The Company cautions you that statements included in this report that are not a description of historical facts are forward-looking statements. Words such as "anticipate," "expect," "intend," "plan," "believe," "seek," "estimate," "will," "should," "would," "could," "may" and similar expressions also identify forward-looking statements. These forward-looking statements include, without limitation, statements regarding the total amount of consideration expected to be received by the Company as a result of the Transaction, and the related fees, expenses and costs associated with the Transaction and the performance of the obligations under the Asset Purchase Agreement and the BARDA Agreement, the parties' ability to meet expectations regarding the timing and completion of the obligations under the Asset Purchase Agreement and the BARDA Agreement, and the Company's expectations with regard to payments to be received from, the Asset Purchase Agreement. The inclusion of forward-looking statements should not be regarded as a representation by the Company that any of these results will be achieved. Actual results may differ from those set forth in this report due to the risks and uncertainties associated with market conditions, the timing of the satisfaction of the obligations under the Asset Purchase Agreement, if at all, as well as risks and uncertainties inherent in the Company's business, including those described in the Company's other filings with the Securities Exchange Commission. You are cautioned not to place undue reliance on these forward-looking statements, which speak only as of the date hereof, and the Company undertakes no obligation to revise or update this report to reflect events or circumstances after the date hereof. All forward-looking statements are qualified in their entirety by this cautionary statement. This caution is made under the safe harbor provisions of Section 21E of the Private Securities Litigation Reform Act of 1995.

Item 9.01 Financial Statements and Exhibits.

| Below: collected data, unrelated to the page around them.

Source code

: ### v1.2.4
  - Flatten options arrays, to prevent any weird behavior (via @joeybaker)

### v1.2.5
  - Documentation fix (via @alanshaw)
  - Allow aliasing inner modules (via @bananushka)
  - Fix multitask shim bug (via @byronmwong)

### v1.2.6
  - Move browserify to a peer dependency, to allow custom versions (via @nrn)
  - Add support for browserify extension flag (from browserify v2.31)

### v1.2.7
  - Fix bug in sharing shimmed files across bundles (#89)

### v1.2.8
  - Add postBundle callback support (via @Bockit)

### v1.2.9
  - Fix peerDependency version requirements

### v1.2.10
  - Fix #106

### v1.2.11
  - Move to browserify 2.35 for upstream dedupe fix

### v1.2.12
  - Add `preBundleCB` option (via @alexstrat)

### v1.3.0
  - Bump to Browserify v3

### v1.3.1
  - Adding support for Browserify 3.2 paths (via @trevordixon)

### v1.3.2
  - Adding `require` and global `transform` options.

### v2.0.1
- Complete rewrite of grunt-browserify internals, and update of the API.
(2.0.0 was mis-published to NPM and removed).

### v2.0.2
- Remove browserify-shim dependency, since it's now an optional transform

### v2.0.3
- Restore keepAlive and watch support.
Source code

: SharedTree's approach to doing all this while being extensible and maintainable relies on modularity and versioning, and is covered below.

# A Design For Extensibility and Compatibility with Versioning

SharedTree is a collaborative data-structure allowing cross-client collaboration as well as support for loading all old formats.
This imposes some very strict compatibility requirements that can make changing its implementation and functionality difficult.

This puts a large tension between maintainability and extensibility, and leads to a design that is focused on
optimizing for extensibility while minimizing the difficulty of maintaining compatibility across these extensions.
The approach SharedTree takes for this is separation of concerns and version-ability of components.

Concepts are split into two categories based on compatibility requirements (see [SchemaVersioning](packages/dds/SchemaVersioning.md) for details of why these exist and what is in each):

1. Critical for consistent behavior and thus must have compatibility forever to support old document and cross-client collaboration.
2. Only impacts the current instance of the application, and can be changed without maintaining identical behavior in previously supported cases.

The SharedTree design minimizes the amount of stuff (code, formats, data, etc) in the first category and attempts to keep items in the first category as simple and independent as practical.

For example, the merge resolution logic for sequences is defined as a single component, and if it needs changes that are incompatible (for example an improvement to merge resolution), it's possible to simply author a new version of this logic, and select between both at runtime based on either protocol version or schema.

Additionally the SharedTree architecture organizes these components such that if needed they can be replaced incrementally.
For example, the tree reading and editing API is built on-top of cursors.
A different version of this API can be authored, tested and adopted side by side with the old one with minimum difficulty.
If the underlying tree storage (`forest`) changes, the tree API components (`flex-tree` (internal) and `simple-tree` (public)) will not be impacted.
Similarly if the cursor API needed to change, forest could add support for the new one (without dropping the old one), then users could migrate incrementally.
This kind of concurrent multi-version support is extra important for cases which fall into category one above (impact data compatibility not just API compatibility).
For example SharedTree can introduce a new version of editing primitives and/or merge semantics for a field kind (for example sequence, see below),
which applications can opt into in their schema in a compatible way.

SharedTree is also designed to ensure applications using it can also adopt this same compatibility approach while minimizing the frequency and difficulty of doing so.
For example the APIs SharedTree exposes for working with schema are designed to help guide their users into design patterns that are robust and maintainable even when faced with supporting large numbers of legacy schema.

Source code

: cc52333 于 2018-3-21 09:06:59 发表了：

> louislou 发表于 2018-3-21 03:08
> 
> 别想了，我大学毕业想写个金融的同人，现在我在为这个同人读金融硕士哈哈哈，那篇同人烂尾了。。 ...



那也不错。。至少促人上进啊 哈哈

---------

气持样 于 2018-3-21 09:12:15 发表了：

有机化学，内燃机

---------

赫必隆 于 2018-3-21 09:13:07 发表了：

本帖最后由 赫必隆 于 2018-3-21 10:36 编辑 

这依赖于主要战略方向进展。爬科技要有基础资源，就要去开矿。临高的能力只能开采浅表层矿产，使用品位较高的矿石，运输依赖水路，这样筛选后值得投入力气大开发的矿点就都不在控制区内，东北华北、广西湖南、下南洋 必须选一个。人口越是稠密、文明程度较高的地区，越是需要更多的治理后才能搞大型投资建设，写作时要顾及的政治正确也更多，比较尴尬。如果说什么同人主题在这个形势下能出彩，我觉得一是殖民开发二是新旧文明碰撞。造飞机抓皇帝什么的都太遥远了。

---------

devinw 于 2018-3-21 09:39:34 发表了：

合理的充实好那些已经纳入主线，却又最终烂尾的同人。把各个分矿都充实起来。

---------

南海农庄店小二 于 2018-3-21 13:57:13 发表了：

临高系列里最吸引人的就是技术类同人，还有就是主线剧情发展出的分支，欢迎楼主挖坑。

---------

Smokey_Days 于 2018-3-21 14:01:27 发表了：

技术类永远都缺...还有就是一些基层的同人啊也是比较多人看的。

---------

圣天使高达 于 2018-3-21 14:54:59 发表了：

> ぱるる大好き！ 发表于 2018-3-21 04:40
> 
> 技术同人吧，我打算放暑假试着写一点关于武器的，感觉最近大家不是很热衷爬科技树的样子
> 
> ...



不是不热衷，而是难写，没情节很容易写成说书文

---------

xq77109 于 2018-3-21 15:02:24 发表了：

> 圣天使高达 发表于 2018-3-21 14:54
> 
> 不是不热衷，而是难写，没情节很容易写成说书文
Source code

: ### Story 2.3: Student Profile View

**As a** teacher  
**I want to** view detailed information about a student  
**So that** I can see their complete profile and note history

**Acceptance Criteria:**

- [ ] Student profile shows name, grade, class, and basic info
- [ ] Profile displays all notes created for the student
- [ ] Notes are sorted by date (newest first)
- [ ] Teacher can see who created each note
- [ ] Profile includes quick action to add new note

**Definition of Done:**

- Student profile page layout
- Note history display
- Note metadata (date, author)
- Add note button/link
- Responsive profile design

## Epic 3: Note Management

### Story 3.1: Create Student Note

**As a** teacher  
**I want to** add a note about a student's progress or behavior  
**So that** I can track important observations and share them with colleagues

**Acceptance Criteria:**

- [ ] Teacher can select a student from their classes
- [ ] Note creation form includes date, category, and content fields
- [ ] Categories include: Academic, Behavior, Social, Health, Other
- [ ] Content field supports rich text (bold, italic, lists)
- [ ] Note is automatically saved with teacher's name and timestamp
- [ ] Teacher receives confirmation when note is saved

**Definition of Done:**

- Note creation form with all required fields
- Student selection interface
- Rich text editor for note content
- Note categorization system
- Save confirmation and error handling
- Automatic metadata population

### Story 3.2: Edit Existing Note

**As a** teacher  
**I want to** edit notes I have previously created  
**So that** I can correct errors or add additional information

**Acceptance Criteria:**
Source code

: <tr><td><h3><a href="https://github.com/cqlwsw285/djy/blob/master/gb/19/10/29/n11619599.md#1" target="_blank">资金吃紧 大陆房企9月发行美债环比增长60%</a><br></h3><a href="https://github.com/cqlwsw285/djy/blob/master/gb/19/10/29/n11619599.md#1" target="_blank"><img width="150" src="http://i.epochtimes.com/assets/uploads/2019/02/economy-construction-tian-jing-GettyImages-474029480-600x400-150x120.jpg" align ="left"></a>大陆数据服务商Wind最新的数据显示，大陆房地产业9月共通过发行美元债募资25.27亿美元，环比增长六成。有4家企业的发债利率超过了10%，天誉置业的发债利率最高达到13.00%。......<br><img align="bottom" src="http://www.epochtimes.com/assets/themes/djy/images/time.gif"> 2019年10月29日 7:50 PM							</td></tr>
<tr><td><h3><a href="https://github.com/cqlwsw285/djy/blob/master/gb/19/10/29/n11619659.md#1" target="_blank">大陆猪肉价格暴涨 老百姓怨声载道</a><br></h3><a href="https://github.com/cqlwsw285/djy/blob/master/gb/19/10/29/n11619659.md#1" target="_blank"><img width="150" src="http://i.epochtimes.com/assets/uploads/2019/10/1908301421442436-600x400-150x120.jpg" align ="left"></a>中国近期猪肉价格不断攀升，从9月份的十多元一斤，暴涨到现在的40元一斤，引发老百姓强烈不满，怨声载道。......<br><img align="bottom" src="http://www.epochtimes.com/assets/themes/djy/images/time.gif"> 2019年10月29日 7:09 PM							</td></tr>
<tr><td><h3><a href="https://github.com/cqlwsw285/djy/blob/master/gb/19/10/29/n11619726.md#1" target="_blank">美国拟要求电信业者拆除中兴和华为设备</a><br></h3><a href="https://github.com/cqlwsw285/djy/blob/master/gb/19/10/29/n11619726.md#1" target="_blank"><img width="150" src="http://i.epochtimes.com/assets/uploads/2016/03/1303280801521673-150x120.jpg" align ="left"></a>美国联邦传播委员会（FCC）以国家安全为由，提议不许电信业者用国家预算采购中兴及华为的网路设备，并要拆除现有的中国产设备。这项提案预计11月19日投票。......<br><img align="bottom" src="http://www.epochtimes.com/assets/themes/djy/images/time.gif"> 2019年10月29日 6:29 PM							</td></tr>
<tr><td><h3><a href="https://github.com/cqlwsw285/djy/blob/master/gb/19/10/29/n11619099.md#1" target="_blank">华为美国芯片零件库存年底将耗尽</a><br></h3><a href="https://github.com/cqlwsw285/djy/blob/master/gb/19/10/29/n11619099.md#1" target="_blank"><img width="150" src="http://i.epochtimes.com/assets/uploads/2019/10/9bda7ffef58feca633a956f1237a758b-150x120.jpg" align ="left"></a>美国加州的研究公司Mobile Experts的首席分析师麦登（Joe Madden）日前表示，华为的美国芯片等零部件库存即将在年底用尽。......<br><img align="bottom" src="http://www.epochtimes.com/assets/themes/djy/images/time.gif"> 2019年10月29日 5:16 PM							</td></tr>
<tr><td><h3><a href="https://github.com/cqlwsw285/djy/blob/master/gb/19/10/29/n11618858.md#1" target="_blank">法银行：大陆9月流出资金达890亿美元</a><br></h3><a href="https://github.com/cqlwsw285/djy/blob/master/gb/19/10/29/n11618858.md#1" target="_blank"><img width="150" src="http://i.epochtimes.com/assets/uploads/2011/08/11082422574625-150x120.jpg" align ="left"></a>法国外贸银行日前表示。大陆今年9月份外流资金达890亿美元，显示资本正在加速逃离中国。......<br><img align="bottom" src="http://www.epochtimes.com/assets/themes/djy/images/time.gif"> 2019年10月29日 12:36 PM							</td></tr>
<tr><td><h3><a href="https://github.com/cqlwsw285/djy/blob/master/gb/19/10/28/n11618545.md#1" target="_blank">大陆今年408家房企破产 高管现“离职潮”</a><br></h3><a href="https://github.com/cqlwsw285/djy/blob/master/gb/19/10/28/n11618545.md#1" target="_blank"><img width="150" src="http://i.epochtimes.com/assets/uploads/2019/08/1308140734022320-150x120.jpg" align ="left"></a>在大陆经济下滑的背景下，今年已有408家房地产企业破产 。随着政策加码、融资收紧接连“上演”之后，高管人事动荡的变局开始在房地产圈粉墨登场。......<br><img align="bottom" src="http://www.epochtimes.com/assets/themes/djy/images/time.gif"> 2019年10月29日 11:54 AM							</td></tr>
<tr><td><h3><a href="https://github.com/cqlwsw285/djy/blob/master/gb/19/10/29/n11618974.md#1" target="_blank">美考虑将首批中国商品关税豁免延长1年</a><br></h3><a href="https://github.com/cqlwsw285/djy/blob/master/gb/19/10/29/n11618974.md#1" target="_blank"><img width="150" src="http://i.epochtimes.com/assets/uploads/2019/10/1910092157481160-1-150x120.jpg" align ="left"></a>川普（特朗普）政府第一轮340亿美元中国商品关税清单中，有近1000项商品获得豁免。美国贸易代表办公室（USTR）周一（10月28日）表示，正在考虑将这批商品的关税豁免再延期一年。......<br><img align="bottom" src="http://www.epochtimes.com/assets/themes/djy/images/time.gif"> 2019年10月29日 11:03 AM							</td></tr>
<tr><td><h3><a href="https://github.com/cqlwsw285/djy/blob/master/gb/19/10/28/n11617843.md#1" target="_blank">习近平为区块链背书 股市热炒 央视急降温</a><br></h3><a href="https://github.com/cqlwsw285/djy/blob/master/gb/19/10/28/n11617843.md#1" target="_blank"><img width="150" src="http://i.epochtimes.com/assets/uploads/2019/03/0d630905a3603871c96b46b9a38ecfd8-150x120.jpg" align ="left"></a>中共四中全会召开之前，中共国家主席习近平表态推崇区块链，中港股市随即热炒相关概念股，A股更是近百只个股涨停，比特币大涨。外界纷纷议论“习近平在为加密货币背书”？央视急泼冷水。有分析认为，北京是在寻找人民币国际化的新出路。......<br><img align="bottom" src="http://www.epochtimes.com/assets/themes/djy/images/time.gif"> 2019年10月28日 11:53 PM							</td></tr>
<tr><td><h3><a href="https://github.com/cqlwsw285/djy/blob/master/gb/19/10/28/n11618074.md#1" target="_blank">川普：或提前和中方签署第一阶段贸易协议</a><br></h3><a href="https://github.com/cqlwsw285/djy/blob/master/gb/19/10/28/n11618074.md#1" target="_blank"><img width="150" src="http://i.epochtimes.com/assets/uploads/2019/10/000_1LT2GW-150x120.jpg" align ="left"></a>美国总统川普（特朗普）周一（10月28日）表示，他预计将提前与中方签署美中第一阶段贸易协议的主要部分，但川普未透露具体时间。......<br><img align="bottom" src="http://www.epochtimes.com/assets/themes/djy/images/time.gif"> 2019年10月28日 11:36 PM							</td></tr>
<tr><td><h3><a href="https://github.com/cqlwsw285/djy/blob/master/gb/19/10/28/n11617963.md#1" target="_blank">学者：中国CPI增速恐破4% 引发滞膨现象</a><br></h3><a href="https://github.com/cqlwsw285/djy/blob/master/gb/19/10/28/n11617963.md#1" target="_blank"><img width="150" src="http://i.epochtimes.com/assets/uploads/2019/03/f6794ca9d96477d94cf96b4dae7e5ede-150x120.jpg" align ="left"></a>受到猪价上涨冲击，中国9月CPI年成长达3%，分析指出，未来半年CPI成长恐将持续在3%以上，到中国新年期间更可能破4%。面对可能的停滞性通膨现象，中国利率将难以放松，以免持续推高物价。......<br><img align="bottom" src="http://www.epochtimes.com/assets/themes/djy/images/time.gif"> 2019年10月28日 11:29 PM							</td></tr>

(b) Pro Forma Financial Information

The unaudited pro forma consolidated financial information of the Company as of and for the six months ended June 30, 2022 and for the year ended December 31, 2021, is filed as Exhibit 99.1 hereto and is incorporated herein by reference.





(d) Exhibits



Exhibit No.   Description
  2.1*          First Amendment to Asset Purchase Agreement, dated September 26,
              2022, by and Between the Company, Emergent BioSolutions Inc. and
              Emergent Biodefense Operations Lansing LLC
  99.1          Unaudited Pro Forma Consolidated Financial Statements of the
              Company.
104           Cover Page Interactive Data File (embedded within the Inline XBRL
              document).



* Schedules and exhibits to the agreement have been omitted pursuant to Item 601(a)(5) of Regulation S-K. A copy of any omitted schedule and/or exhibit will be furnished to the Securities and Exchange Commission upon request.